Dataset records ▸
==*==

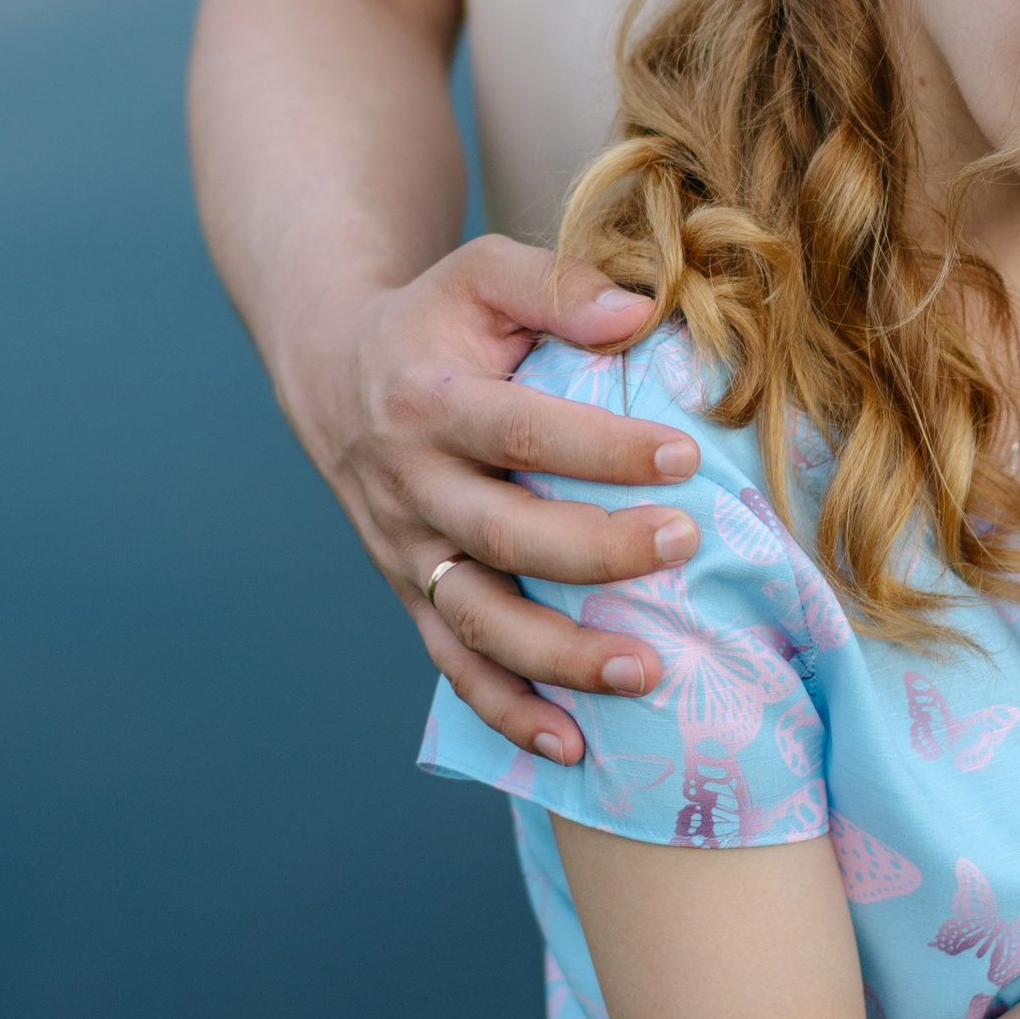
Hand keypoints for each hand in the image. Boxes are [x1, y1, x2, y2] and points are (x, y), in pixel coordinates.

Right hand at [299, 235, 701, 761]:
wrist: (335, 372)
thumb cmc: (433, 321)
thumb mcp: (481, 275)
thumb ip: (557, 286)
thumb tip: (639, 312)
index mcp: (427, 401)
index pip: (522, 431)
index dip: (602, 448)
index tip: (684, 456)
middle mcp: (410, 485)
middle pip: (503, 534)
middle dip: (596, 551)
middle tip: (684, 545)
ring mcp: (408, 552)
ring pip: (479, 620)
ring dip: (560, 655)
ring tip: (647, 671)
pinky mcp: (412, 595)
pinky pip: (454, 665)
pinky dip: (507, 710)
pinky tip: (570, 743)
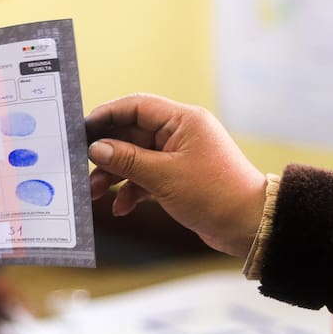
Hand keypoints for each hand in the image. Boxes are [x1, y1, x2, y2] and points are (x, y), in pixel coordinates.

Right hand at [85, 93, 266, 256]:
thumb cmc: (216, 195)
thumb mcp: (164, 177)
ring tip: (95, 193)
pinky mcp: (177, 177)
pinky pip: (145, 176)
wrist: (250, 227)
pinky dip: (131, 190)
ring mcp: (178, 156)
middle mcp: (180, 134)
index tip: (82, 130)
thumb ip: (127, 160)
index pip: (136, 106)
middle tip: (83, 167)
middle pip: (131, 134)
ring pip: (134, 158)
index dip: (107, 115)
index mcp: (183, 121)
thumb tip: (96, 148)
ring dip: (114, 175)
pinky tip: (122, 206)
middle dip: (106, 154)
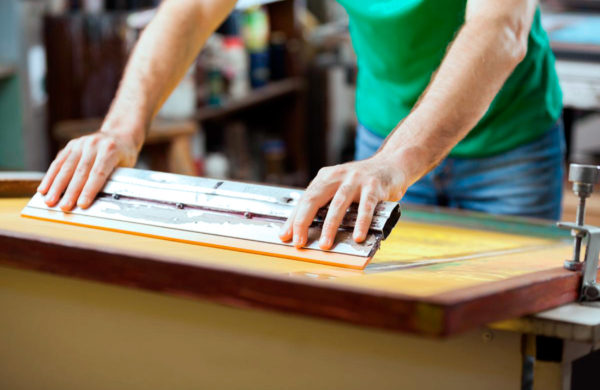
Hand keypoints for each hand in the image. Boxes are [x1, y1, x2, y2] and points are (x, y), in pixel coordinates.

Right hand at [37, 131, 138, 210]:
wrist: (119, 133)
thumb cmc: (124, 155)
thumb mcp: (126, 166)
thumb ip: (114, 179)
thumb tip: (100, 200)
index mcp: (110, 150)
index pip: (98, 173)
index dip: (89, 190)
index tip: (82, 204)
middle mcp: (94, 144)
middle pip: (80, 171)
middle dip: (71, 192)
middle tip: (63, 207)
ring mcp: (81, 143)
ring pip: (66, 167)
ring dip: (56, 186)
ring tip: (49, 201)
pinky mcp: (71, 145)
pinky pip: (58, 162)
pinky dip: (50, 177)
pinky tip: (44, 188)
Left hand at [279, 154, 406, 249]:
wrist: (391, 163)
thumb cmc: (362, 181)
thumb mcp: (340, 186)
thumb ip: (325, 203)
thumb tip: (306, 228)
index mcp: (326, 177)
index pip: (305, 199)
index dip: (294, 218)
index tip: (285, 236)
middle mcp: (338, 175)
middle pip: (314, 198)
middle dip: (303, 221)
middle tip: (299, 241)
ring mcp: (356, 180)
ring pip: (338, 204)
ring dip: (330, 226)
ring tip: (325, 244)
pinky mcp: (374, 186)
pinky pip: (366, 207)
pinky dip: (361, 223)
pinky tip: (358, 236)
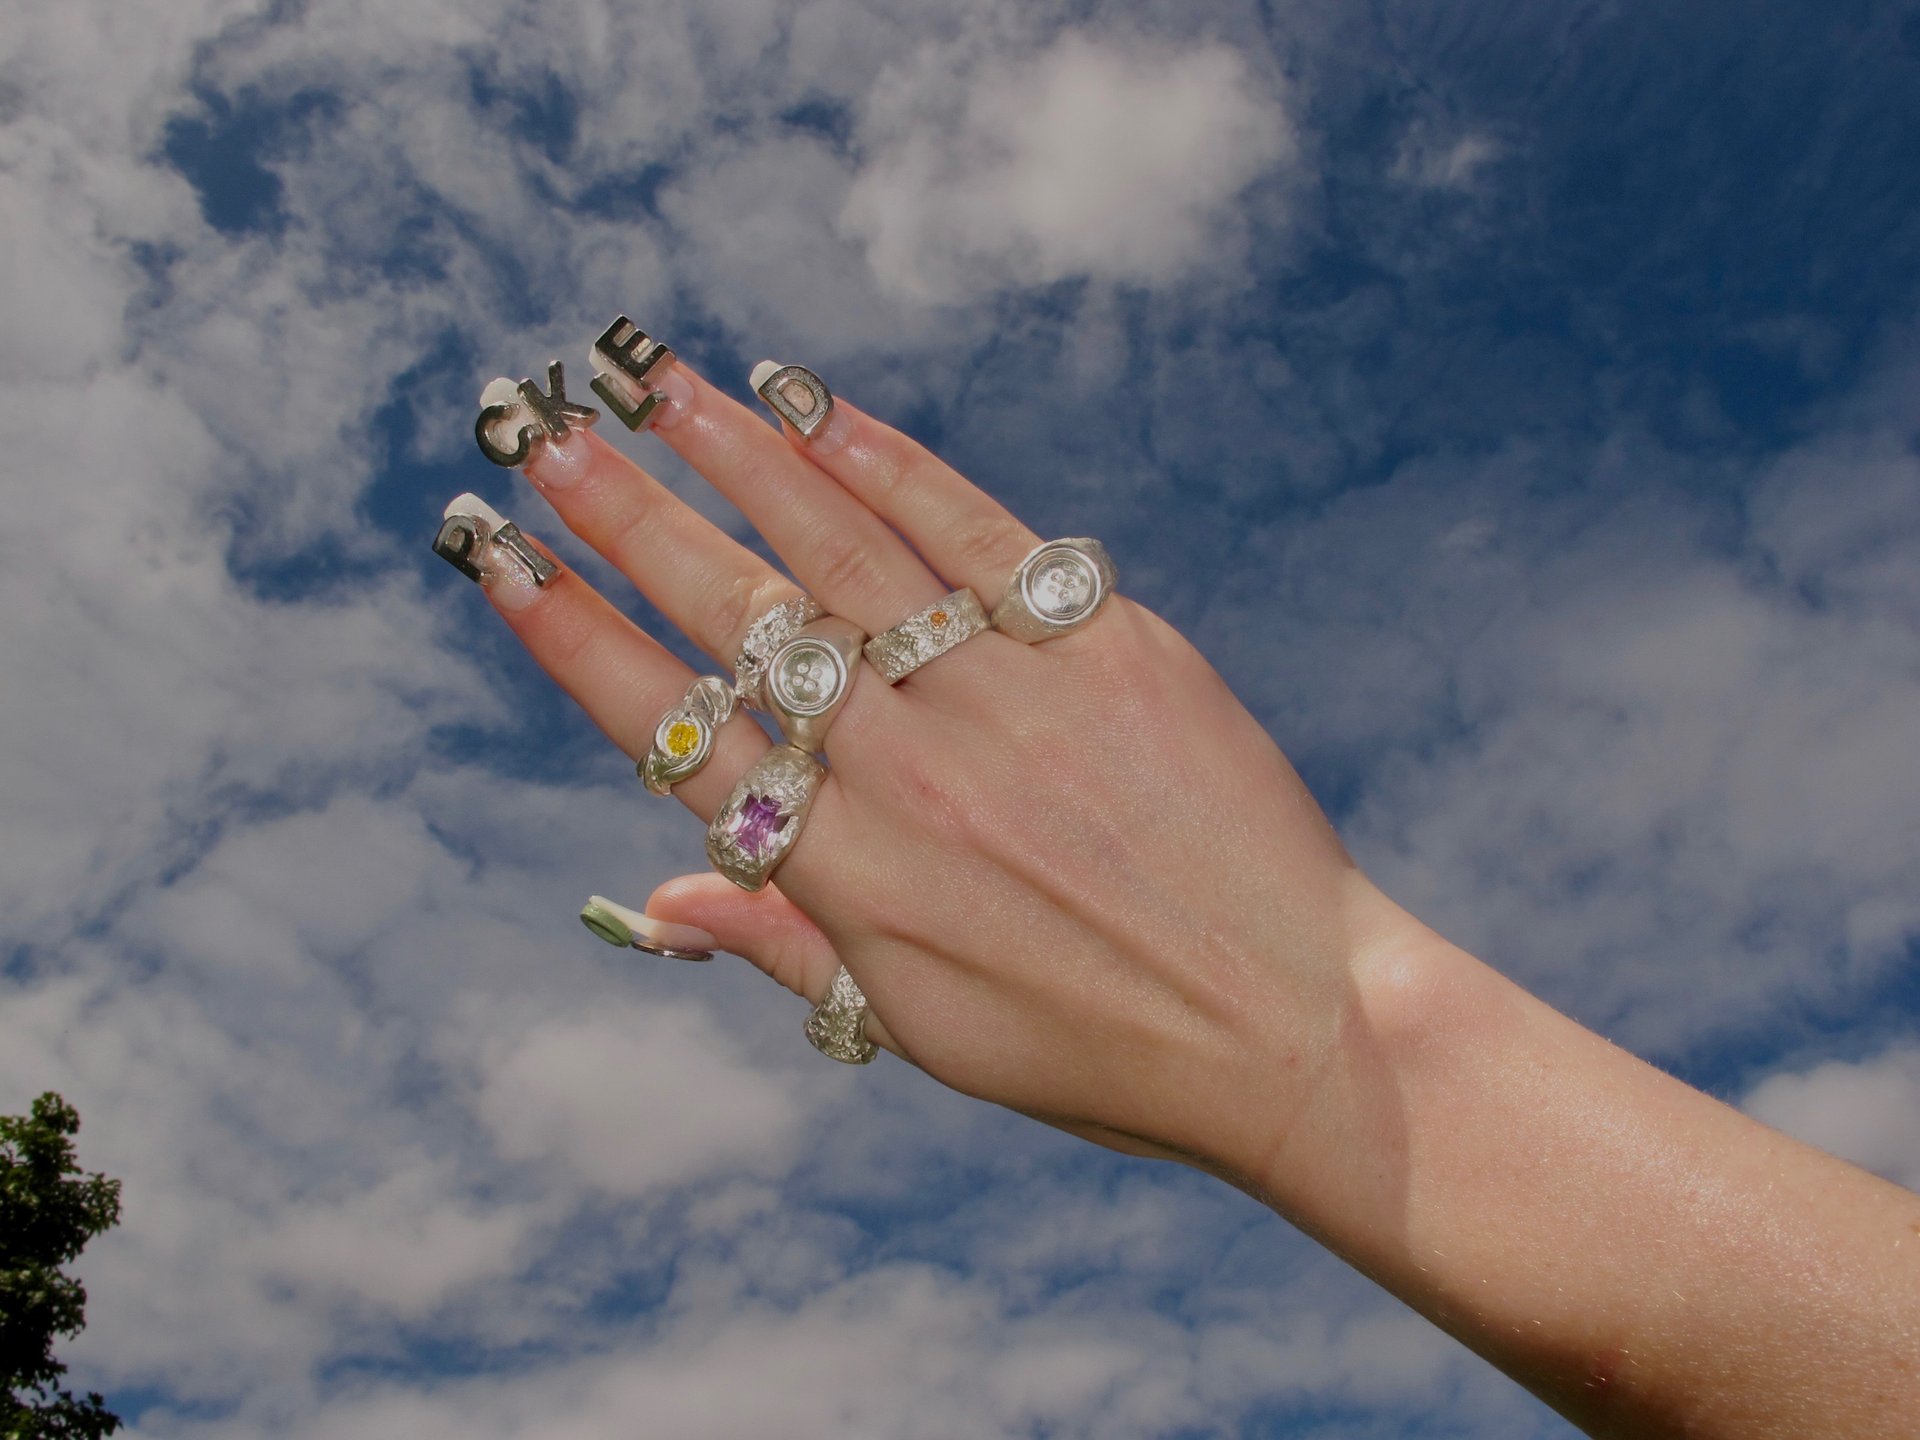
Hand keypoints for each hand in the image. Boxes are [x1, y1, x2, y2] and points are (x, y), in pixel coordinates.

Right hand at [457, 358, 1412, 1182]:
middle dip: (617, 515)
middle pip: (731, 618)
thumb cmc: (1093, 1044)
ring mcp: (1010, 700)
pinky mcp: (1108, 644)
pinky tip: (809, 401)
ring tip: (643, 377)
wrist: (1295, 1025)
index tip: (495, 555)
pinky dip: (886, 460)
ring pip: (837, 547)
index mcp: (847, 878)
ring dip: (729, 452)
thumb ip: (784, 944)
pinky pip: (976, 532)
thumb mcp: (916, 1026)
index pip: (671, 731)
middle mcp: (911, 776)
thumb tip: (656, 902)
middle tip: (530, 429)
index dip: (569, 635)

==*==

Brief ▸ From the first line through the line with "index pip: (305, 199)", output those lines of the entries above exactly, and nothing else, with the pictures left out.

Your response ▸
Hand keypoints for each hand in the image. Boxes are [x1, y1, x2, y2] and points are (x, y), in pixel coordinates.

Right hand at [299, 235, 701, 761]:
wrist: (335, 372)
thumb cmc: (433, 321)
thumb mcp: (481, 275)
thumb ip: (557, 286)
thumb tip: (639, 312)
index mcp: (427, 401)
index pip: (522, 431)
index dip: (602, 448)
index tip: (684, 456)
middle mcp: (410, 485)
middle pip: (503, 534)
middle dip: (596, 551)
middle tip: (684, 545)
ring mcp: (408, 552)
ring pip: (479, 620)
ring dip: (560, 655)
ring tip: (647, 671)
pinky mcp: (412, 595)
pinky pip: (454, 665)
pinky dip: (507, 710)
pinky tip: (570, 743)
Hand keypoints for each hand in the image. Boxes are [x1, y1, x2, y2] and points are (x, y), in pixel coordinates.

Right hand at [85, 93, 266, 256]:
thumb cmc: (216, 195)
thumb mcp: (164, 177)
ring tip: (95, 193)
pinky mcp: (177, 177)
pinky pip: (145, 176)
wrist: (250, 227)
pinky dip: (131, 190)
ring mcp: (178, 156)
middle mcp: (180, 134)
index tip: (82, 130)
thumb ip: (127, 160)
index pip: (136, 106)
middle tip: (83, 167)
middle pip: (131, 134)
ring pip: (134, 158)
index dip: (107, 115)
index mcp: (183, 121)
thumb tip: (96, 148)
ring dip: (114, 175)
pinky tip: (122, 206)
middle dip: (106, 154)
Hand keypoints for each hand in the image. Boxes are [x1, y1, x2, y2] and points are (x, y), in pixel coordinates.

Right hand at [37, 131, 138, 210]:
wrist: (119, 133)
thumb cmc: (124, 155)
thumb mcp: (126, 166)
thumb ip: (114, 179)
thumb tip: (100, 200)
index mcp: (110, 150)
index pip: (98, 173)
index dip: (89, 190)
index tip: (82, 204)
middle mcp: (94, 144)
middle pip: (80, 171)
middle dip: (71, 192)
middle tip: (63, 207)
ring mcp: (81, 143)
ring pip: (66, 167)
ring dip: (56, 186)
ring tip: (49, 201)
pinky mcp: (71, 145)
pinky pip: (58, 162)
pinky dip: (50, 177)
pinky tip: (44, 188)
Left hand at [279, 154, 406, 249]:
wrist: (391, 163)
thumb cmc: (362, 181)
thumb mcp: (340, 186)
thumb ip: (325, 203)
thumb tip: (306, 228)
index mcp: (326, 177)
index pip: (305, 199)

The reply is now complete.